__How to complete this task__: Every record that follows must be set down word for word.

START The records

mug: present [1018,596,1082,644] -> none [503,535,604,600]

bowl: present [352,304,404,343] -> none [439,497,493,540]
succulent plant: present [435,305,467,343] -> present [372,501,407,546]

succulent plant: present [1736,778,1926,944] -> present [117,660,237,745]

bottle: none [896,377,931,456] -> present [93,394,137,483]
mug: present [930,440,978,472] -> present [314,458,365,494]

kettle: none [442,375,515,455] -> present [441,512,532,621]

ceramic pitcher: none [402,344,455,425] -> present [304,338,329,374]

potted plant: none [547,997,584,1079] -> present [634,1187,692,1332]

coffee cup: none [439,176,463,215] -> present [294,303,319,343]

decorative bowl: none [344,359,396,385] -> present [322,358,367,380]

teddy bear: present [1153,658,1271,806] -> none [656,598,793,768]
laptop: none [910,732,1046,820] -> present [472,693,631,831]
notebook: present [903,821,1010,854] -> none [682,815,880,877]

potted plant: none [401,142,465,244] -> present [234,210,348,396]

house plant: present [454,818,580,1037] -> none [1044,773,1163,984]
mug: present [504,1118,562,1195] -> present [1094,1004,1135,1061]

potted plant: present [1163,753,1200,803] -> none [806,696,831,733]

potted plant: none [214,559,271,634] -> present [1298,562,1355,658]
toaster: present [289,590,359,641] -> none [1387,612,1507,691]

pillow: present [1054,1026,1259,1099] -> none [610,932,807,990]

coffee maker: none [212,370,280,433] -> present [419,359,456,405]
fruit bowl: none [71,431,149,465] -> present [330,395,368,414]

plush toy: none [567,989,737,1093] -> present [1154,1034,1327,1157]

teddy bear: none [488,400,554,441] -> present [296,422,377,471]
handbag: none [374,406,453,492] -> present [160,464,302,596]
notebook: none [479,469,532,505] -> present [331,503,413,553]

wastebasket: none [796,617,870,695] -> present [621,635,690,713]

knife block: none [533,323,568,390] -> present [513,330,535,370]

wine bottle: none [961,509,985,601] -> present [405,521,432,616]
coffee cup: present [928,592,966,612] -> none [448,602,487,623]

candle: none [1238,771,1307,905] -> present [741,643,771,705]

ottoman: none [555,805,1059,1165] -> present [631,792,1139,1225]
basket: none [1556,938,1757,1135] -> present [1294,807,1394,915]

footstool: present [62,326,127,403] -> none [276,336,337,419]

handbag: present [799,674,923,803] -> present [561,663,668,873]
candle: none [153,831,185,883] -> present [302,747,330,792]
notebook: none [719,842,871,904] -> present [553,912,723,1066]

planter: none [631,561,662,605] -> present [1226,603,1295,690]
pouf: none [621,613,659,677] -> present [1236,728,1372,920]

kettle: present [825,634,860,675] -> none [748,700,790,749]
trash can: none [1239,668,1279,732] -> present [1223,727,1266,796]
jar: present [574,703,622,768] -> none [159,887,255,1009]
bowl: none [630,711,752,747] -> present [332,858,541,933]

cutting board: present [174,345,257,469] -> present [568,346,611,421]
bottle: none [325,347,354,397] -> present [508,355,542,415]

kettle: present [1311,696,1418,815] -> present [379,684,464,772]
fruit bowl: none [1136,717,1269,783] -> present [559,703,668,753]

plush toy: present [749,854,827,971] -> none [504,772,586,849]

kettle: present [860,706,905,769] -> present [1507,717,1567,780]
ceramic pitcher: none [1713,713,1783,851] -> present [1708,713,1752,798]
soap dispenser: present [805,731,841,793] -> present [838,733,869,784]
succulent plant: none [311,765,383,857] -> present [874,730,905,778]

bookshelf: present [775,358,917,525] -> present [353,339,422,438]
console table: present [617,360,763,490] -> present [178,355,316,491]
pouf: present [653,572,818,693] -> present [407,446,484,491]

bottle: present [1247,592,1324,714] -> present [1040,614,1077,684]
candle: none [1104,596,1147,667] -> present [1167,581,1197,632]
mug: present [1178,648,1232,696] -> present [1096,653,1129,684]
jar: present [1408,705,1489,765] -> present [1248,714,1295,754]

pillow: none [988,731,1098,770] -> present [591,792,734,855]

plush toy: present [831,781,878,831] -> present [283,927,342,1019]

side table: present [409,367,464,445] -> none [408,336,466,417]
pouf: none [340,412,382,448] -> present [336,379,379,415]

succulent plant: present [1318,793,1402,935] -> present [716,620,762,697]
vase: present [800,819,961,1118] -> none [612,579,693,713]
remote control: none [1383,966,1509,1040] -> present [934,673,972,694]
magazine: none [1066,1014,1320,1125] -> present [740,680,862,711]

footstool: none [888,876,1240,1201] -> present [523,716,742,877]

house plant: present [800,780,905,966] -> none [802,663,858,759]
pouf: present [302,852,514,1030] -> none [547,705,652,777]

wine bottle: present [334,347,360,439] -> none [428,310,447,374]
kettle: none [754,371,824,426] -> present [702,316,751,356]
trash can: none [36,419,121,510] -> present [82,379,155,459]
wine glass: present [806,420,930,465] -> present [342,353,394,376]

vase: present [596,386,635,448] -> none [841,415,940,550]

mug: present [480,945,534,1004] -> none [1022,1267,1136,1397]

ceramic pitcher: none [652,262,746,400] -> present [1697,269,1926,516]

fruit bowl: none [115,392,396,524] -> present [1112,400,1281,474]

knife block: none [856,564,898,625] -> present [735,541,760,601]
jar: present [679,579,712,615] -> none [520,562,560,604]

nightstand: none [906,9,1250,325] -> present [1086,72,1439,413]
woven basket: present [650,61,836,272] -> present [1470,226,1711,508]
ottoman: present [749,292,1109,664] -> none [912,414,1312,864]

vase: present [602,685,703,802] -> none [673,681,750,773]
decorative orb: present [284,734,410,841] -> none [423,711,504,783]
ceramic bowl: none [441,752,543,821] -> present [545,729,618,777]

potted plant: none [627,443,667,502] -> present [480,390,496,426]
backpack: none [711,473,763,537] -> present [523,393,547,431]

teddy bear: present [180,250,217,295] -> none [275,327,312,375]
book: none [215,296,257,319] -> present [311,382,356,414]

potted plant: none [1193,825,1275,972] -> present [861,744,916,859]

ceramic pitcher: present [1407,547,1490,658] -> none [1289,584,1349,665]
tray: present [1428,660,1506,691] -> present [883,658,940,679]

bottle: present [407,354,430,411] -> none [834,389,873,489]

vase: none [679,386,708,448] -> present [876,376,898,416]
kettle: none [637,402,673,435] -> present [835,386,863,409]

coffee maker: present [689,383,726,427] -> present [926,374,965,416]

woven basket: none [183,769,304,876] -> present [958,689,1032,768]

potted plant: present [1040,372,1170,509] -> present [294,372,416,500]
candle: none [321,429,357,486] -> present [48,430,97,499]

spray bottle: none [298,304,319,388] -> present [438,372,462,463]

END The records

__Exercise output__:
mug: present [1018,596,1082,644] -> none [503,535,604,600]

bowl: present [352,304,404,343] -> none [439,497,493,540]
succulent plant: present [435,305,467,343] -> present [372,501,407,546]

succulent plant: present [1736,778,1926,944] -> present [117,660,237,745]

bottle: none [896,377,931,456] -> present [93,394,137,483]
mug: present [930,440,978,472] -> present [314,458,365,494]

kettle: none [442,375,515,455] -> present [441,512,532,621]

ceramic pitcher: none [402,344,455,425] -> present [304,338,329,374]

potted plant: none [547,997,584,1079] -> present [634,1187,692,1332]

coffee cup: none [439,176,463,215] -> present [294,303,319,343]

decorative bowl: none [344,359,396,385] -> present [322,358,367,380]

teddy bear: present [1153,658,1271,806] -> none [656,598,793,768]
laptop: none [910,732,1046,820] -> present [472,693,631,831]
notebook: present [903,821,1010,854] -> none [682,815,880,877]

potted plant: none [401,142,465,244] -> present [234,210,348,396]

house plant: present [454,818,580,1037] -> none [1044,773,1163,984]
mug: present [504,1118,562,1195] -> present [1094,1004,1135,1061]

potted plant: present [1163,753,1200,803] -> none [806,696,831,733]

potted plant: none [214,559,271,634] -> present [1298,562,1355,658]
toaster: present [289,590,359,641] -> none [1387,612,1507,691]

pillow: present [1054,1026,1259,1099] -> none [610,932,807,990]

coffee maker: none [212,370,280,433] -> present [419,359,456,405]
fruit bowl: none [71,431,149,465] -> present [330,395,368,414]

plush toy: none [567,989,737,1093] -> present [1154,1034,1327,1157]

teddy bear: none [488,400,554,441] -> present [296,422,377,471]
handbag: none [374,406,453,492] -> present [160,464,302,596]
notebook: none [479,469,532,505] -> present [331,503,413,553]

wastebasket: none [796,617,870,695] -> present [621,635,690,713]

knife block: none [533,323,568,390] -> present [513,330,535,370]

wine bottle: none [961,509,985,601] -> present [405,521,432,616]
coffee cup: present [928,592,966,612] -> none [448,602,487,623]

candle: none [1238,771,1307,905] -> present [741,643,771,705]

ottoman: none [555,805,1059,1165] -> present [631,792,1139,1225]
basket: none [1556,938,1757,1135] -> present [1294,807,1394,915]

footstool: present [62,326,127,403] -> none [276,336,337,419]

handbag: present [799,674,923,803] -> present [561,663,668,873]
candle: none [153,831,185,883] -> present [302,747,330,792]
notebook: none [719,842,871,904] -> present [553,912,723,1066]

planter: none [631,561,662,605] -> present [1226,603,1295,690]
pouf: none [621,613,659,677] -> present [1236,728,1372,920]

kettle: present [825,634,860,675] -> none [748,700,790,749]
trash can: none [1239,668,1279,732] -> present [1223,727,1266,796]
jar: present [574,703,622,768] -> none [159,887,255,1009]
bowl: none [630,711,752,747] -> present [332,858,541,933]

cutting board: present [174,345,257,469] -> present [568,346,611,421]
bottle: none [325,347,354,397] -> present [508,355,542,415]

kettle: present [1311,696,1418,815] -> present [379,684,464,772]
fruit bowl: none [1136,717,1269,783] -> present [559,703,668,753]

plush toy: present [749,854,827,971] -> none [504,772,586,849]

kettle: present [860,706,905,769] -> present [1507,717,1567,780]
ceramic pitcher: none [1713,713,1783,851] -> present [1708,713,1752,798]
soap dispenser: present [805,731,841,793] -> present [838,733,869,784]
succulent plant: none [311,765,383,857] -> present [874,730,905,778]

bookshelf: present [775,358,917,525] -> present [353,339,422,438]
console table: present [617,360,763,490] -> present [178,355,316,491]
pouf: present [653,572,818,693] -> present [407,446,484,491]

bottle: present [1247,592,1324,714] -> present [1040,614,1077,684]
candle: none [1104,596,1147,667] -> present [1167,581,1197,632]
mug: present [1178,648,1232,696] -> present [1096,653,1129,684]
jar: present [1408,705,1489,765] -> present [1248,714,1295,754]

pillow: none [988,731,1098,770] -> present [591,792,734,855]

plush toy: present [831,781,878,831] -> present [283,927,342,1019]

side table: present [409,367,464,445] -> none [408,336,466,417]
pouf: none [340,412,382,448] -> present [336,379,379,415]

succulent plant: present [1318,793,1402,935] -> present [716,620,762,697]
vase: present [800,819,961,1118] -> none [612,579,693,713]
remote control: none [1383,966,1509,1040] -> present [934,673,972,694]
magazine: none [1066,1014,1320,1125] -> present [740,680,862,711]

footstool: none [888,876,1240,1201] -> present [523,716,742,877]

house plant: present [800,780,905,966] -> none [802,663,858,759]
pouf: present [302,852,514,1030] -> none [547,705,652,777]

wine bottle: present [334,347,360,439] -> none [428,310,447,374]
kettle: none [754,371,824,426] -> present [702,316,751,356]
trash can: none [36,419,121,510] -> present [82,379,155,459]
wine glass: present [806,420,930,465] -> present [342,353,394,376]

vase: present [596,386,635,448] -> none [841,415,940,550]

mug: present [480,945,534,1004] -> none [1022,1267,1136,1397]

ceramic pitcher: none [652,262,746,400] -> present [1697,269,1926,516]

fruit bowl: none [115,392,396,524] -> present [1112,400,1281,474]

knife block: none [856,564,898,625] -> present [735,541,760,601]
jar: present [679,579,712,615] -> none [520,562,560,604]

nightstand: none [906,9,1250,325] -> present [1086,72,1439,413]
woven basket: present [650,61,836,272] -> present [1470,226,1711,508]
ottoman: present [749,292,1109,664] -> none [912,414,1312,864]

vase: present [602,685,703,802] -> none [673,681,750,773]
decorative orb: present [284,734,410,841] -> none [423,711,504,783]
ceramic bowl: none [441,752,543,821] -> present [545,729,618,777]

potted plant: none [627,443,667,502] -> present [480,390,496,426]
backpack: none [711,473,763,537] -> present [523,393,547,431]

teddy bear: present [180,250,217,295] -> none [275,327,312,375]
book: none [215,296,257,319] -> present [311,382,356,414]

potted plant: none [1193,825,1275,972] -> present [861,744,916,859]

ceramic pitcher: present [1407,547,1490,658] -> none [1289,584,1349,665]
tray: present [1428,660,1506,691] -> present [883,658,940,679]

bottle: present [407,354,430,411] -> none [834,389,873,489]

vase: none [679,386,708,448] -> present [876,376,898,416]
kettle: none [637,402,673,435] -> present [835,386,863,409]

coffee maker: present [689,383,726,427] -> present [926,374,965,416]

woven basket: none [183,769,304,876] -> present [958,689,1032,768]

potted plant: present [1040,372,1170,509] -> present [294,372,416,500]
candle: none [321,429,357,486] -> present [48,430,97,499]

spray bottle: none [298,304,319,388] -> present [438,372,462,463]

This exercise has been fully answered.